# [WHAT YOU HAVE TO DO]
Transcribe, starting at the line with "middle pip: (152, 107)" and ending at the line with "pinky tip: (906, 815)", every line of the material below exactly, but leave out the pictures and anything outside that span.

# [SUPPLIED DATA]
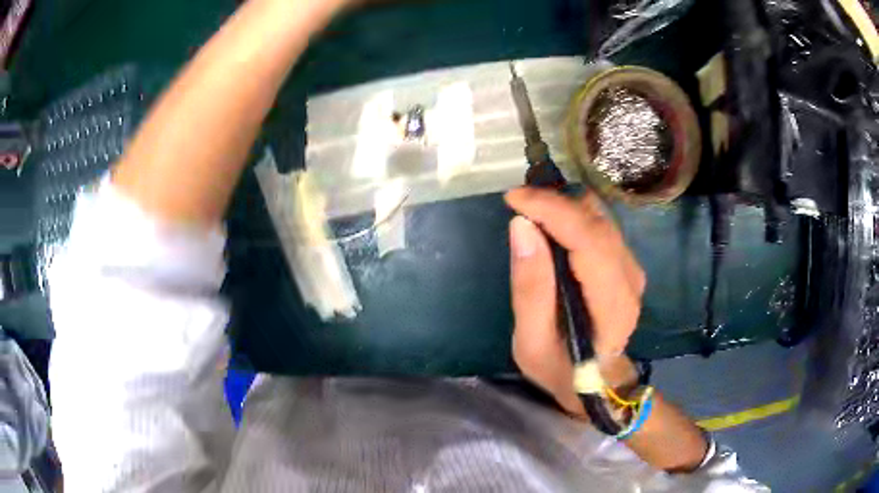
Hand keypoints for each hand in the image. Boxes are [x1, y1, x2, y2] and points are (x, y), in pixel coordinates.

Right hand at [505, 188, 645, 416]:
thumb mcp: (532, 342)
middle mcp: (630, 278)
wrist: (598, 383)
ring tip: (530, 210)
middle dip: (554, 202)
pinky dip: (572, 215)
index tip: (514, 199)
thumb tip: (521, 226)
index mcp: (612, 304)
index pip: (589, 239)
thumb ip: (530, 288)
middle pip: (596, 221)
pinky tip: (550, 223)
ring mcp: (632, 268)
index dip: (552, 210)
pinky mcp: (625, 262)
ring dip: (563, 205)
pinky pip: (600, 225)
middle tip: (517, 203)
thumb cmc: (562, 369)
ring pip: (600, 217)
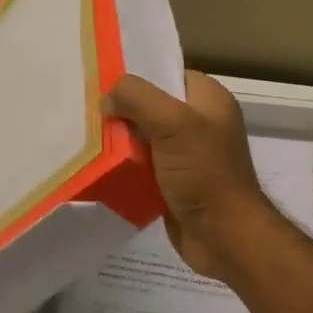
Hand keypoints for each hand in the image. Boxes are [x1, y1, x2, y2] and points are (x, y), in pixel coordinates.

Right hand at [105, 71, 287, 281]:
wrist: (225, 237)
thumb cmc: (204, 173)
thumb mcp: (173, 124)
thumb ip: (138, 98)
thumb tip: (108, 98)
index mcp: (210, 100)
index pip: (168, 75)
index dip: (138, 78)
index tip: (103, 84)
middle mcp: (201, 123)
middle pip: (152, 107)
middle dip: (123, 111)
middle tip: (88, 113)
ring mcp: (188, 155)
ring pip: (145, 138)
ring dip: (120, 142)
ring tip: (87, 139)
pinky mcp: (175, 183)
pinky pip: (144, 166)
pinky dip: (126, 167)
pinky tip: (100, 166)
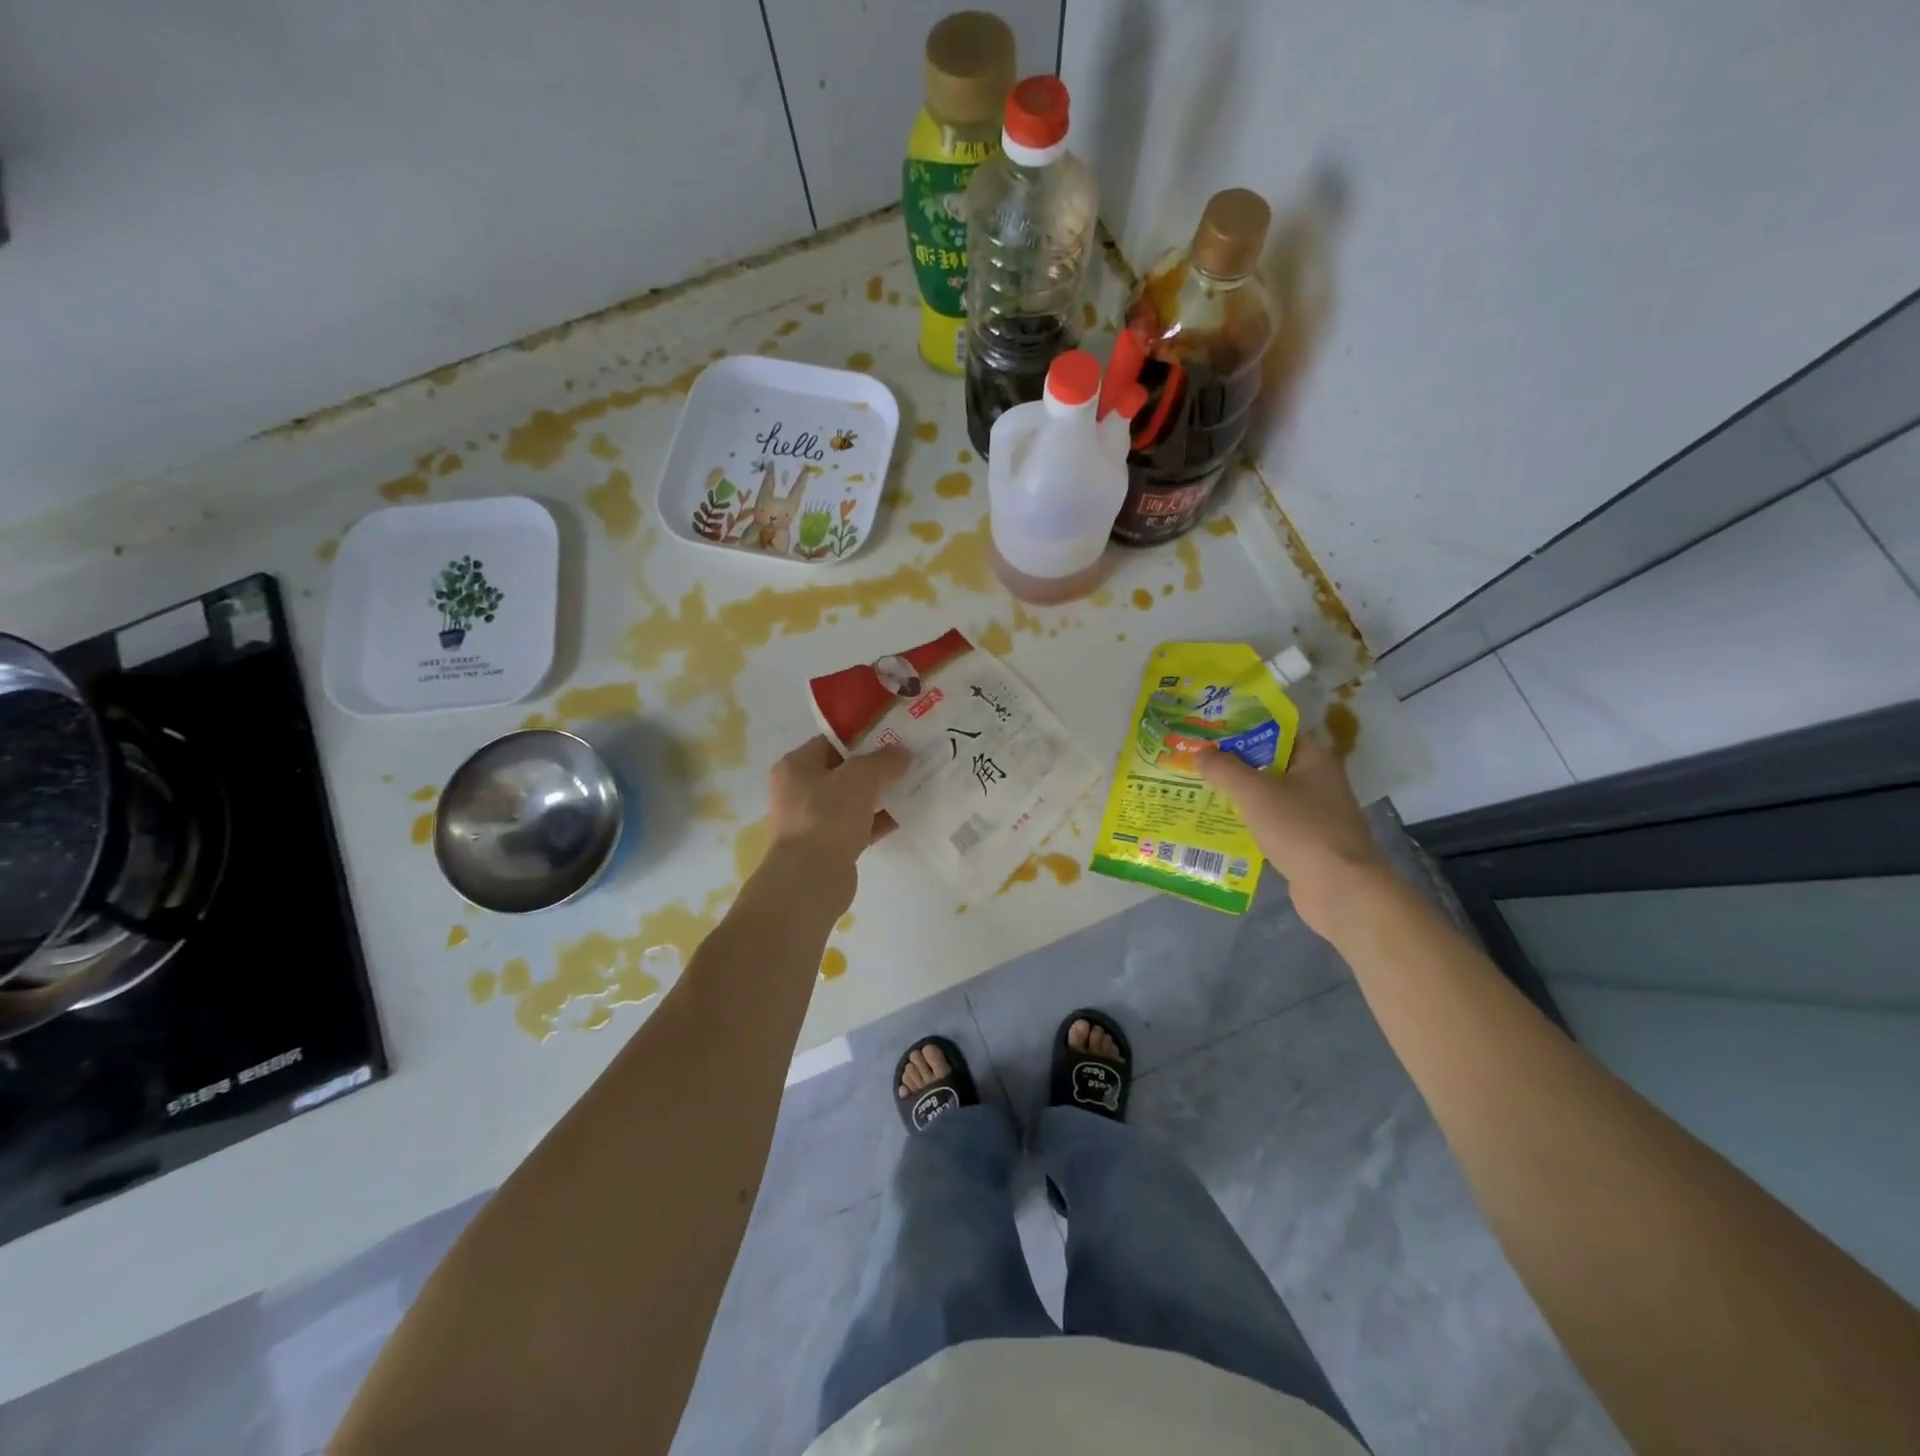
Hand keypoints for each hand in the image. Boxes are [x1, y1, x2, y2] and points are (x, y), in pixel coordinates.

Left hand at [766, 736, 908, 868]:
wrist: (811, 879)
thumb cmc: (828, 816)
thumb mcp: (860, 778)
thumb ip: (883, 761)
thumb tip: (902, 753)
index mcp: (796, 765)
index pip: (831, 741)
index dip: (863, 737)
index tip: (893, 737)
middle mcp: (799, 790)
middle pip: (843, 771)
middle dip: (875, 767)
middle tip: (907, 761)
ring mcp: (812, 821)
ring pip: (852, 800)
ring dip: (879, 795)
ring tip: (912, 785)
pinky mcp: (827, 847)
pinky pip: (857, 826)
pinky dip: (878, 821)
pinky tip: (906, 815)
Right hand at [1196, 734, 1384, 934]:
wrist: (1340, 889)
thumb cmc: (1300, 829)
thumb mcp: (1255, 793)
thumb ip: (1224, 769)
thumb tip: (1199, 752)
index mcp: (1314, 758)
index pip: (1276, 732)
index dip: (1244, 729)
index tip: (1211, 732)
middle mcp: (1319, 781)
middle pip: (1271, 763)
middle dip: (1236, 764)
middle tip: (1198, 761)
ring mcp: (1317, 814)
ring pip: (1271, 796)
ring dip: (1241, 795)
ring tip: (1202, 791)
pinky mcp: (1309, 842)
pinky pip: (1274, 823)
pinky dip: (1251, 823)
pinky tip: (1222, 826)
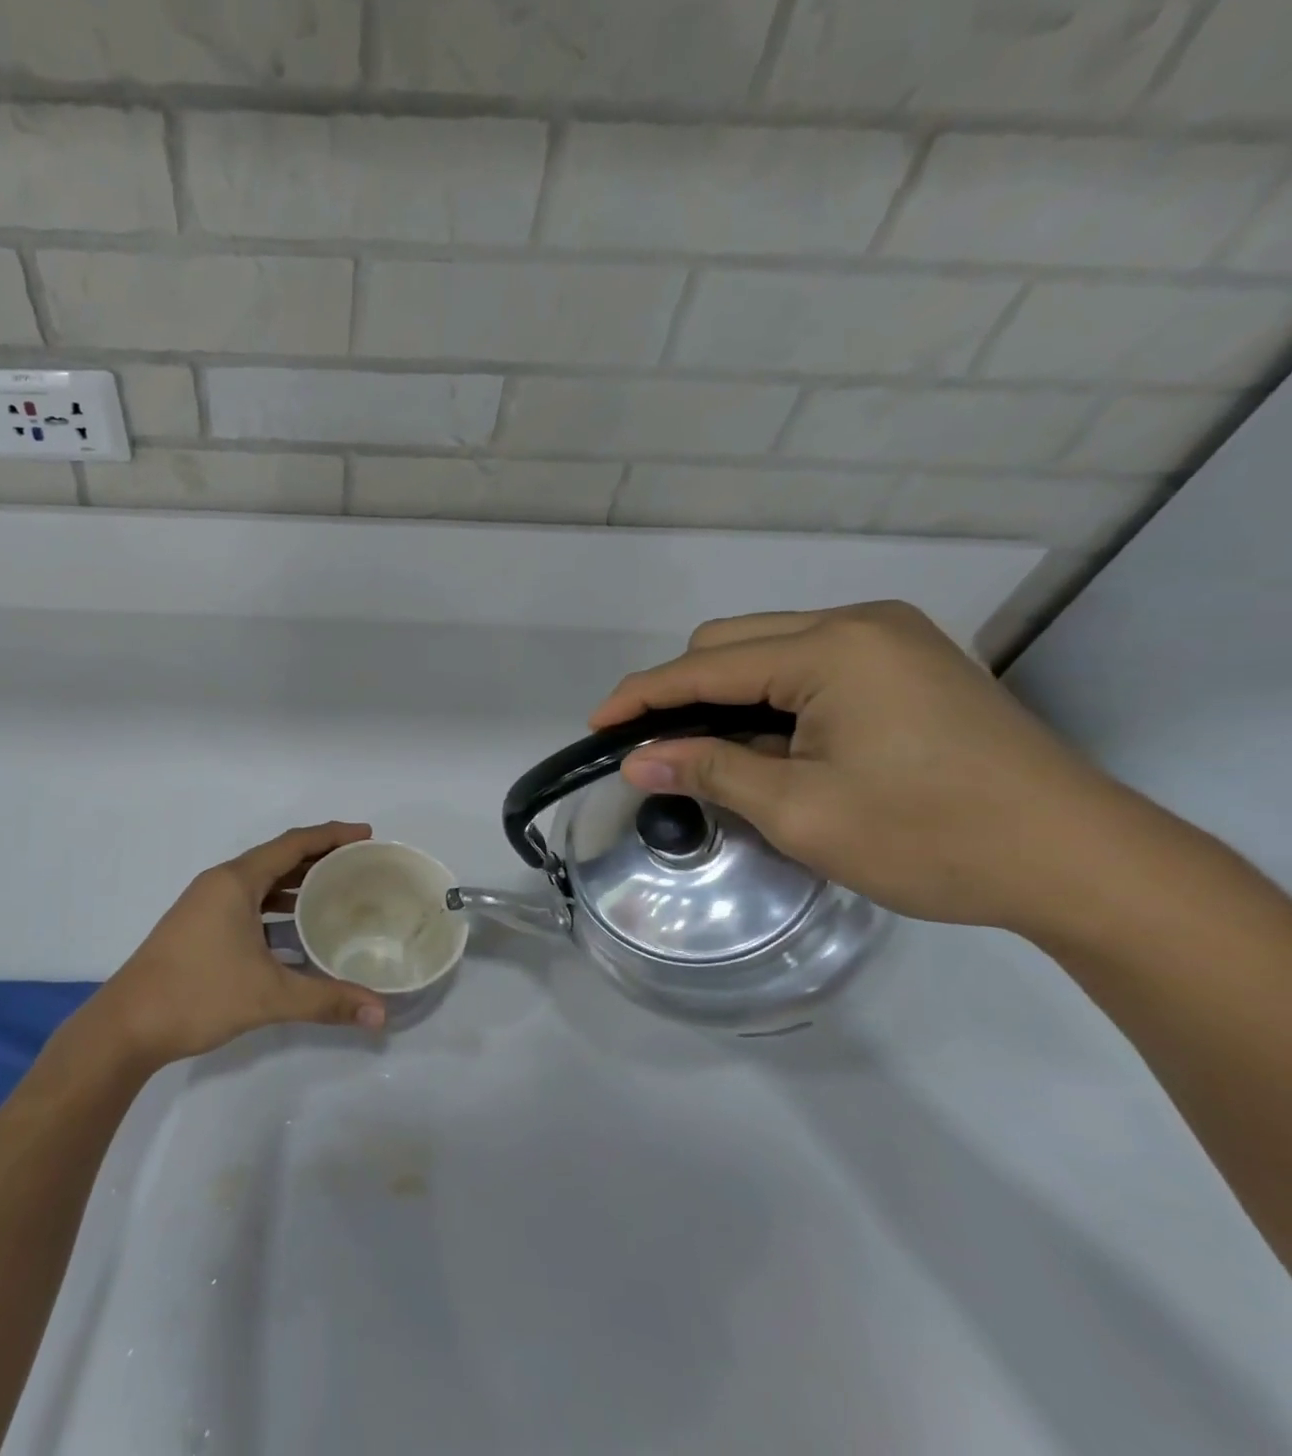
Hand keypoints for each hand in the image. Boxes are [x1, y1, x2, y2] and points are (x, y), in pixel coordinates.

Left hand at [86, 822, 388, 1067]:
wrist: (127, 1026)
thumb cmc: (197, 995)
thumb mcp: (268, 995)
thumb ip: (327, 1000)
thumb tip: (381, 1015)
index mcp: (235, 881)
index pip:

# [TASK ANSWER]
middle pip: (152, 107)
middle dip: (123, 111)
middle tip: (88, 113)
ring mcp: (188, 155)
ring pip: (145, 138)
ring dip: (120, 142)
ring tip: (87, 139)
pinky mcp: (175, 183)
pinky pip: (144, 166)
pinky dip: (126, 167)
pinky tip: (100, 166)
Hand keypoints for each hand in the image. Boxes are [x1, y1, x2, y2] and points are (x, y), in pixel coordinates.

Left hand at [766, 736, 908, 868]:
wrist: (811, 879)
thumb cmc: (828, 816)
thumb mcp: (860, 778)
thumb ip: (883, 761)
thumb tip: (902, 753)
index mcp: (796, 765)
index pip: (831, 741)
index dip: (863, 737)
index tip: (893, 737)
middle mcp: (799, 790)
middle pip: (843, 771)
middle dip: (875, 767)
middle tip: (907, 761)
ring mcp: (812, 821)
ring pip: (852, 800)
ring dip: (879, 795)
ring tip: (912, 785)
pinky mcp: (827, 847)
pinky pip: (857, 826)
pinky dip: (878, 821)
pinky tip: (906, 815)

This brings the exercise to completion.